ジャニーズ事務所が存亡の危機に立たされているのを何とかしようという、芸能人たちの動きもあった。
4月30日に松本人志と中居正広がMCを務めるトーク番組『まつもtoなかい』(フジテレビ系)の初回ゲストとして香取慎吾が出演した。中居と香取が揃ってテレビに出演するのは、SMAP解散以来6年ぶりだという。4月21日には、稲垣吾郎が別の松本の番組に出演している。香取は番組中にこんな爆弾発言をした。
「SMAPが解散して(中略)、テレビって場所でのお仕事が減ってしまうかもしれない中でも、新しいことをやってみたいっていう方向が近かったのが3人(自身と稲垣と草彅剛=編集部注)で。中居くんはもうテレビの中でやっていきたいっていうようなお話もあったから。
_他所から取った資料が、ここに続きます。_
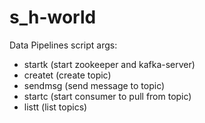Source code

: # s_h-world

Data Pipelines script args:
- startk (start zookeeper and kafka-server)
- createt (create topic)
- sendmsg (send message to topic)
- startc (start consumer to pull from topic)
- listt (list topics)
もうその時点でちょっとこう、あの、進む道が違うっていうか」
「うやむやになるかもしれない」という思惑が透けて見える
朝日新聞(5月10日付)は「記者レビュー」で、「フジテレビが放送したことも含め、前進だと思う」と評価しているが、私は違った見方をしている。
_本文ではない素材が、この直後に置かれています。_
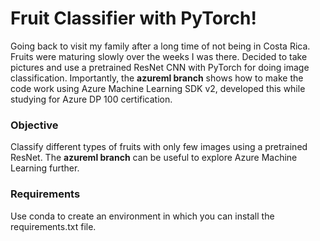 # Fruit Classifier with PyTorch!
Going back to visit my family after a long time of not being in Costa Rica. Fruits were maturing slowly over the weeks I was there. Decided to take pictures and use a pretrained ResNet CNN with PyTorch for doing image classification. Importantly, the **azureml branch** shows how to make the code work using Azure Machine Learning SDK v2, developed this while studying for Azure DP 100 certification. 

### Objective

Classify different types of fruits with only few images using a pretrained ResNet. The **azureml branch** can be useful to explore Azure Machine Learning further.

### Requirements
Use conda to create an environment in which you can install the requirements.txt file. 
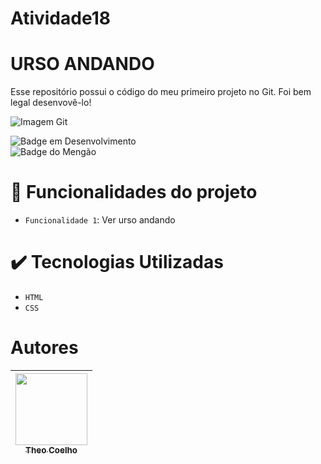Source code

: # Atividade18
<h1 > URSO ANDANDO </h1>
Esse repositório possui o código do meu primeiro projeto no Git. Foi bem legal desenvovê-lo!

![Imagem Git](https://media.tenor.com/idd4i5H_BTwAAAAC/polar-bear-walking.gif)

![Badge em Desenvolvimento](https://img.shields.io/badge/estatus-concluido%20-red)
<br>
![Badge do Mengão](https://img.shields.io/badge/Urso%20-Andando%20-yellow)
 
 # :hammer: Funcionalidades do projeto

- `Funcionalidade 1`: Ver urso andando 


# :heavy_check_mark: Tecnologias Utilizadas

- `HTML`
- `CSS`
# Autores
| [<img src="https://user-images.githubusercontent.com/118085127/205090790-d8efeda7-a91f-4347-90cb-9a13e1d1192d.png" width=115><br><sub>Theo Coelho</sub>](https://github.com/TheoCoelho) |
| :---: |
香取や稲垣をテレビに出そうと画策したのは松本人志だそうだ。今や「芸能界のドン」気取りの松本は、中居を抱き込み、フジテレビと話をつけ、ジャニーズ事務所に恩を売ろうとしたのではないか。または事務所側が松本に泣きついたのか。
中居と香取が一緒にテレビに出れば、スポーツ紙だけでなく、他のテレビや新聞、週刊誌も大きく取り上げるはずだ。うまくすると喜多川問題がうやむやになるかもしれない。そんな姑息な意図が透けて見えた。だが、ファンクラブの女性たちが立ち上がったことで、目論見は水泡に帰したのである。
SNS上では「#ジャニーズスポンサー不買宣言」が展開されている。櫻井翔を起用している三井不動産は週刊文春(5月4・11日号)に対して、「報道が事実だとすれば誠に遺憾。差別やハラスメントの禁止といった法令順守は非常に重要である」と回答していた。
一社でも打ち切れば雪崩を打つ。そうなれば帝国の命運は尽きる。
動きが鈍かったジャニーズ事務所の現役タレントたちだったが、ここへきて声が上がってきたと文春(5月25日号)が報じた。性虐待問題の解明に第三者委員会を設置することに消極的なジュリー社長に対して、内部から「設置すべきだ」と声をあげた者たちがいるというのだ。